The contempt that male leaders show their opponents is ruthless. It is for this reason that a number of East Africans are apprehensive about the newest member of the EAC, the South Sudan. Since her independence in 2011, South Sudan has debuted on a shaky start with the two main protagonists in the post-independence dispensation, President Salva Kiir Mayardit and his sometime Deputy, Riek Machar engaged in what can only be described as ‘a marriage of (in)convenience’. Countless of lives have been lost since the two lost out. So far attempts to broker a truce between the two have not materialised, polarising instead of unifying a fragile nation.

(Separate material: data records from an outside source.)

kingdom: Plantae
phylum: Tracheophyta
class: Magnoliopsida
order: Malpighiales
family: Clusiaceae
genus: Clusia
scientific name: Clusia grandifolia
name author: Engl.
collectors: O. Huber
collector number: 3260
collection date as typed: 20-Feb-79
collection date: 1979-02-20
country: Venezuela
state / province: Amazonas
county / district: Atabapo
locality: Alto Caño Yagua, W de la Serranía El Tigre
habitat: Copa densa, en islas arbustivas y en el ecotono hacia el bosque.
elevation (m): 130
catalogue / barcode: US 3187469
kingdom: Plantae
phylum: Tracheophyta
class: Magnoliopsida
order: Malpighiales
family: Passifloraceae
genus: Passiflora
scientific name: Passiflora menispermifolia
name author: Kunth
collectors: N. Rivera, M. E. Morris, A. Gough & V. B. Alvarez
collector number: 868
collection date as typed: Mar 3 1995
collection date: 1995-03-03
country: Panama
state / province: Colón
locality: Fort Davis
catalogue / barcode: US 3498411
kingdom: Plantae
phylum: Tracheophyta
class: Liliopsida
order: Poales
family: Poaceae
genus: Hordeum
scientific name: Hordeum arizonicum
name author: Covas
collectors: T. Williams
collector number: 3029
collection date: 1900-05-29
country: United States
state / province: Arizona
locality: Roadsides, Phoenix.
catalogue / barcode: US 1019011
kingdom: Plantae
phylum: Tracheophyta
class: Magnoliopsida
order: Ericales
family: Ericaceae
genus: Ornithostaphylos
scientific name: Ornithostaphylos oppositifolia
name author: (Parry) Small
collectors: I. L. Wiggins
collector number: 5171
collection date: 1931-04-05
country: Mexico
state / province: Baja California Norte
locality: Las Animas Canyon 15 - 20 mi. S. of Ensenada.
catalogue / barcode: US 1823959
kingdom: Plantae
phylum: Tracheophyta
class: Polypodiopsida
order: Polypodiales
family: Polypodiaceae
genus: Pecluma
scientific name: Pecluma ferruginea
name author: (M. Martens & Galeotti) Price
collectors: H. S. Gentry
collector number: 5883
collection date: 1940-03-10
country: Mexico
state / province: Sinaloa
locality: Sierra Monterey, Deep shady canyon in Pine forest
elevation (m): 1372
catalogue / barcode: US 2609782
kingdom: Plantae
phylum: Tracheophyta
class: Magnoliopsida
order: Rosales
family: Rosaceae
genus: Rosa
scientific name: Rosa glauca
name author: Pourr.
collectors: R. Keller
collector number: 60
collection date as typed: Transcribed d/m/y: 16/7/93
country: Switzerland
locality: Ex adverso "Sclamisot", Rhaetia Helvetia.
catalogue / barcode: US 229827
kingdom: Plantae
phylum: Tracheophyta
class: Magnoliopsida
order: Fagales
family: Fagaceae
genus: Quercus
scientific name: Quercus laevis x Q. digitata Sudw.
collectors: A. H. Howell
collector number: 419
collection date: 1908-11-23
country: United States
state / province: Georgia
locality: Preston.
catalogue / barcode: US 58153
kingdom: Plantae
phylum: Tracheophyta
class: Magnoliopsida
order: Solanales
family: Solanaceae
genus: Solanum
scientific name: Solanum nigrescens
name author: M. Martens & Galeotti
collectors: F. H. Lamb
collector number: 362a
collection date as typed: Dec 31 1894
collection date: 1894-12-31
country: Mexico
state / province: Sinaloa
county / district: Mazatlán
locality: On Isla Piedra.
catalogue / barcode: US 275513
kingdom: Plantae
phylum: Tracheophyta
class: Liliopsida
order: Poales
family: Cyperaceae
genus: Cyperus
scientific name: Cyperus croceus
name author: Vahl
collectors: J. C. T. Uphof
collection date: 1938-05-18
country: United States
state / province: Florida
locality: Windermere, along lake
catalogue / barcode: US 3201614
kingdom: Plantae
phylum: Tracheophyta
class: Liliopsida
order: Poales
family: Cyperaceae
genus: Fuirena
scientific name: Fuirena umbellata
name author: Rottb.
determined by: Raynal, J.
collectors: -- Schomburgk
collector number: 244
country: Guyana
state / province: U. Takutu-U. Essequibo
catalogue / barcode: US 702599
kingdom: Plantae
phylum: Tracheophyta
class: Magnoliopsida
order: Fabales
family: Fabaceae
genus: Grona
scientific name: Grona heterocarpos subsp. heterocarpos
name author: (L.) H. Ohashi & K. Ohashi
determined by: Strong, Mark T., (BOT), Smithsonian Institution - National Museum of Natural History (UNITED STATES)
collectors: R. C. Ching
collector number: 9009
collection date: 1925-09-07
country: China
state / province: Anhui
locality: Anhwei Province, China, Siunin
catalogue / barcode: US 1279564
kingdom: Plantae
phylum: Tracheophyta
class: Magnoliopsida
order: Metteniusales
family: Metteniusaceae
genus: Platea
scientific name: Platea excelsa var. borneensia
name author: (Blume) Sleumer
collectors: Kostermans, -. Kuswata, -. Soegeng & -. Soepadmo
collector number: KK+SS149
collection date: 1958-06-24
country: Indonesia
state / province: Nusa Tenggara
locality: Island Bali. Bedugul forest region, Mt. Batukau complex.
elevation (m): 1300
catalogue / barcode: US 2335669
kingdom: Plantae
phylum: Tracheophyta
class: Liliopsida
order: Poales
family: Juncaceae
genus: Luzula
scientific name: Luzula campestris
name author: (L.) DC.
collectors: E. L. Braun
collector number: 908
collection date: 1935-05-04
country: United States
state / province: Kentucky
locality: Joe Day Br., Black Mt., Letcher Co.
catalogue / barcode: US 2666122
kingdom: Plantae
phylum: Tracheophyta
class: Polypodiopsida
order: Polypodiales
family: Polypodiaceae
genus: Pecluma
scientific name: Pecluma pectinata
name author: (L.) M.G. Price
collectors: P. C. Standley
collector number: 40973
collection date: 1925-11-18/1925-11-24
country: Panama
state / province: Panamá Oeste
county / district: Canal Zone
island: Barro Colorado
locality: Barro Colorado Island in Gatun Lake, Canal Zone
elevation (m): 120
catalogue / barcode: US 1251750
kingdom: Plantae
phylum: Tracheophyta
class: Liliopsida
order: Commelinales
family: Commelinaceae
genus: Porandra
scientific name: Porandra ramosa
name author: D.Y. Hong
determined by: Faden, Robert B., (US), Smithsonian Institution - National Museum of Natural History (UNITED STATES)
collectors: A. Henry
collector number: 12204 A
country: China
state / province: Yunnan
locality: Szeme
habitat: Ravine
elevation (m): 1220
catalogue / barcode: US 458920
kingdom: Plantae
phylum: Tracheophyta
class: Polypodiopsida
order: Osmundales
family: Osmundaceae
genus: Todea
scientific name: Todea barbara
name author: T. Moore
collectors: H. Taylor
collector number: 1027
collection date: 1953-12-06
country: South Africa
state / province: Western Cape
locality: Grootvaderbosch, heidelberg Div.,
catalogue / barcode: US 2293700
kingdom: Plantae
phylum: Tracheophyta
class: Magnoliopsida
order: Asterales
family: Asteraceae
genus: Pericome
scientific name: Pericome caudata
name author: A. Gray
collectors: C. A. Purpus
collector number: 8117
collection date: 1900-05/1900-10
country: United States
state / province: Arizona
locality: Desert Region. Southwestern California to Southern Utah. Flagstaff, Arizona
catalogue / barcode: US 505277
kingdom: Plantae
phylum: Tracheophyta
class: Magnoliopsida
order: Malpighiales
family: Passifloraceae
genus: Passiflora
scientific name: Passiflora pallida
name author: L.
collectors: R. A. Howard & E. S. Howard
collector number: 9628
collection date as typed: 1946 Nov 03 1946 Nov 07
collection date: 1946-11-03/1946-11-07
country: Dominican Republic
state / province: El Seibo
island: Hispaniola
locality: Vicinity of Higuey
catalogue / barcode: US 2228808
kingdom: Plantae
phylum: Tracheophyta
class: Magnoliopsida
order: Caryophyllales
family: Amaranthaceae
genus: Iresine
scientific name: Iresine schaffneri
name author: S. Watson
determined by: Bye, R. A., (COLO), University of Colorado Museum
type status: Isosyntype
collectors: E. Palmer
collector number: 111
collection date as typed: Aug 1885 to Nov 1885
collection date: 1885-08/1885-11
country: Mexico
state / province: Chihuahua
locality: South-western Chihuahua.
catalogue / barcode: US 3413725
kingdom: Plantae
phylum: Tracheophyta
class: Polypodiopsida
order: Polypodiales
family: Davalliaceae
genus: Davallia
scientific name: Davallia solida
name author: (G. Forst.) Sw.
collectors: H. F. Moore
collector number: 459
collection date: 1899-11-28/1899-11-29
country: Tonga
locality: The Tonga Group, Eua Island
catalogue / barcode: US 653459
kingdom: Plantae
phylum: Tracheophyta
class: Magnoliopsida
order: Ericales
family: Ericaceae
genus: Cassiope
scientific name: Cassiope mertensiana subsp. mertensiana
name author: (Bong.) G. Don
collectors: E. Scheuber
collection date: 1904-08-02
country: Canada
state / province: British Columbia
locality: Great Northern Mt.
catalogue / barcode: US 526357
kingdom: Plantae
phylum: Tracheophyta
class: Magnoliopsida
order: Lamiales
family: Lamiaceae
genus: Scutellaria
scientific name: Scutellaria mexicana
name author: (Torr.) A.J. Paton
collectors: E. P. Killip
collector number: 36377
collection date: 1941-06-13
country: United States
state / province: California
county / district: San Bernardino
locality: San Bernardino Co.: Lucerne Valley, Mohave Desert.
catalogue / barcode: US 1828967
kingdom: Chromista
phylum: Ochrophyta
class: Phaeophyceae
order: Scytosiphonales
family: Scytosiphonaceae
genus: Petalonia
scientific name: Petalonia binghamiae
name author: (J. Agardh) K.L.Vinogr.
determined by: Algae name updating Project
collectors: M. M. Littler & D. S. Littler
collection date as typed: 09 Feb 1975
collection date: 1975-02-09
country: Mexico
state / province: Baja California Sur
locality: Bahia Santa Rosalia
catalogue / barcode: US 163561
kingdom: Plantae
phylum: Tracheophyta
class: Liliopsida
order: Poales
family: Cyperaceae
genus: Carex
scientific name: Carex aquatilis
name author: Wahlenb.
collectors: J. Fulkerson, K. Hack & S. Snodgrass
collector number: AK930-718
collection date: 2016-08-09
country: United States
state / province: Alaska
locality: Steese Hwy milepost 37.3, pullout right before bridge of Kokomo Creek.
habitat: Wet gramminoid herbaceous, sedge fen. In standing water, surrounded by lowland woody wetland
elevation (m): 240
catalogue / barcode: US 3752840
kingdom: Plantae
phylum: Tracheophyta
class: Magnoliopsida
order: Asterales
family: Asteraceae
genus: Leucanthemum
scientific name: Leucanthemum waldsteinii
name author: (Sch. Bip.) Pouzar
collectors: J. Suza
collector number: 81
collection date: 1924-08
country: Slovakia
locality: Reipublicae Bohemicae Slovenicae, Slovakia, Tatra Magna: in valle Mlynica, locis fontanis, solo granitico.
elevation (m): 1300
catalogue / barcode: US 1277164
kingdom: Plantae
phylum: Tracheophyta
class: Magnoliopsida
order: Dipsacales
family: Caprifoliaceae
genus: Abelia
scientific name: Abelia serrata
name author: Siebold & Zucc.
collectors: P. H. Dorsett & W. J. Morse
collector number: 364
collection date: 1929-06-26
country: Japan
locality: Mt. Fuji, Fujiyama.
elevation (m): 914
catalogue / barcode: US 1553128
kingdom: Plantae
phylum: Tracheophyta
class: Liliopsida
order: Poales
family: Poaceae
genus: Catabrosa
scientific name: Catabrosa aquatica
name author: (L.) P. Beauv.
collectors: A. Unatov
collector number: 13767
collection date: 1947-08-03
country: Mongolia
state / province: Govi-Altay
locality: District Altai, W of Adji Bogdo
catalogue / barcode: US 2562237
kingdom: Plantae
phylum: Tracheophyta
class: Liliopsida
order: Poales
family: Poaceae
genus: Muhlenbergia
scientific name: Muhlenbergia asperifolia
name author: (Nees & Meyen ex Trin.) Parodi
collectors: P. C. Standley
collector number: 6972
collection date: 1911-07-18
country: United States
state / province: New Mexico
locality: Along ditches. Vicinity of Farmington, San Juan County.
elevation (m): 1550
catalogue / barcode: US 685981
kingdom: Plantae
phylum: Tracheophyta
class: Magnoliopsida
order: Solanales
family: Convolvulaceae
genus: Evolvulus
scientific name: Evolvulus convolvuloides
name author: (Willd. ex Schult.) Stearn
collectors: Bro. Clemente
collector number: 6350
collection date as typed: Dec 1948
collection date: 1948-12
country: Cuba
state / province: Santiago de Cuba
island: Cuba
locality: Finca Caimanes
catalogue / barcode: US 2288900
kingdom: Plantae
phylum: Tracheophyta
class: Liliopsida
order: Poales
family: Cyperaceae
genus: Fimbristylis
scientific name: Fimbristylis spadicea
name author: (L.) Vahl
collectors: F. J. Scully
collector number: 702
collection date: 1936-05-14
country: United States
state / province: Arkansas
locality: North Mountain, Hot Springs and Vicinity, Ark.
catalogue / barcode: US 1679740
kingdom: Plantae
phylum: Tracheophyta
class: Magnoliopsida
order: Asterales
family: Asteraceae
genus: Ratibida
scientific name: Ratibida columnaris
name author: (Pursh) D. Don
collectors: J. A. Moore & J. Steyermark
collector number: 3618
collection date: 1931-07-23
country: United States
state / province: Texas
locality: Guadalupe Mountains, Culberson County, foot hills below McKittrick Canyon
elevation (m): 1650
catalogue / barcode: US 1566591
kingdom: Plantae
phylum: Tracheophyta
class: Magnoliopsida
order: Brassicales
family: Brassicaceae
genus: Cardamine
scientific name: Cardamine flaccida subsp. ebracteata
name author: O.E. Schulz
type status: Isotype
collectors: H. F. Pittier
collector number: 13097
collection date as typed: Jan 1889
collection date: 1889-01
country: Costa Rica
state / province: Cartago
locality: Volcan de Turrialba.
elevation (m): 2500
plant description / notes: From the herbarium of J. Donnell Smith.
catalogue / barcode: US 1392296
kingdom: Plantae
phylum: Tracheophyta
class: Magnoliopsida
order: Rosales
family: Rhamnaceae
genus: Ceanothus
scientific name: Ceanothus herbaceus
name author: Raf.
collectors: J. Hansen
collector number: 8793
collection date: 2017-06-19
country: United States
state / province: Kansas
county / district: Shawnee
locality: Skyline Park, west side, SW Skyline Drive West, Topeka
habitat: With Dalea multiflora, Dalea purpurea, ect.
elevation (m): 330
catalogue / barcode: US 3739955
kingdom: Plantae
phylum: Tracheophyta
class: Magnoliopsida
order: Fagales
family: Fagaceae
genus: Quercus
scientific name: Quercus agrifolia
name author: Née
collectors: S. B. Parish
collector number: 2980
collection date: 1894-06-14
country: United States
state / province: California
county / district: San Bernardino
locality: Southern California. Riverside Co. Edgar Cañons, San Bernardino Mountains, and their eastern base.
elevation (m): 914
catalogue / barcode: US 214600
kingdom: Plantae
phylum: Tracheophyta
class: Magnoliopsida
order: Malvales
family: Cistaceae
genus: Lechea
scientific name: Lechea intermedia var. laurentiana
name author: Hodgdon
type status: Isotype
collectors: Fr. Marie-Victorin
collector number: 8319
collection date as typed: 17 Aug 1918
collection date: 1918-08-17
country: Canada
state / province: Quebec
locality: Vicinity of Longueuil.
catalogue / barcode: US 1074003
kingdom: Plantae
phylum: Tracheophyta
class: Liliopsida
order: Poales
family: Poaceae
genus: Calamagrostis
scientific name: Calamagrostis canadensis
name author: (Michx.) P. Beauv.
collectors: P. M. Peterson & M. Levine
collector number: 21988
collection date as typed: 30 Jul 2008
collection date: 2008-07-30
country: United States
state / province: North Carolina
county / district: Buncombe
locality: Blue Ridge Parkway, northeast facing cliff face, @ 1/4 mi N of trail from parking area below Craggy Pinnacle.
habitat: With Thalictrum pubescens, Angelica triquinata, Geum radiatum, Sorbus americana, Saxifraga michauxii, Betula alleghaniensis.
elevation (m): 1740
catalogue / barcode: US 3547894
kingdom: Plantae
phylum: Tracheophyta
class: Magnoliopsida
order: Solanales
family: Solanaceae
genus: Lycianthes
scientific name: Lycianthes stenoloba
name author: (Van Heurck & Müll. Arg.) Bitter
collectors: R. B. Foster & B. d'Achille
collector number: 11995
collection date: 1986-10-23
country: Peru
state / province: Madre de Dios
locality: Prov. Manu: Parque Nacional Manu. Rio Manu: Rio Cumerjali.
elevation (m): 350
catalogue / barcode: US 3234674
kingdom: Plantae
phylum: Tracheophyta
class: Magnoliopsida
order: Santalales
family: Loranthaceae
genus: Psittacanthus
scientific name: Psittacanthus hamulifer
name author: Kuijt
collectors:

Does Mr. Mulongo think that it is okay for men to fight it out for the leadership because it is the male thing to do while a less rigorous standard should apply for women who are expected to be tame about competitive politics? Is such an expectation realistic considering that politics are dominated by mafia style operatives such that electoral processes have become deadly? Women’s exclusion from public spaces, and particularly the political realm, is systematic and structural and is intensified by attitudes and practices that explain rather than address women’s exclusion from power.

It is disingenuous for Mulongo, a beneficiary of male privilege to avoid engaging in constructive discussions on promoting substantive equality between the sexes. He should take issue with terminologies such as wanawake wakiwezeshwa wanaweza (If empowered women are able) flaunted during political campaigns because they normalise male exclusive privilege in the public space (whether they are able or not) while women’s exclusion is regularised. For generations men have benefitted from automatic entitlement in different spheres. Worthy men would champion the cause of the oppressed rather than speak with disdain  from a position of privilege!

Gender equality is essential to building a democratic culture because of the inherent dignity and humanity of every citizen, male and female, on the basis of full equality. A discussion on tokenism should begin here.

Salma Maoulidi is a public intellectual and social activist with roots in the women's and civil society movement in the region and globally inspired by the promise of freeing human potentials. Currently Salma is a member of a reflection group on Elections and Political Change in East Africa coordinated by the Institute of African Research and Resource Forum (ARRF).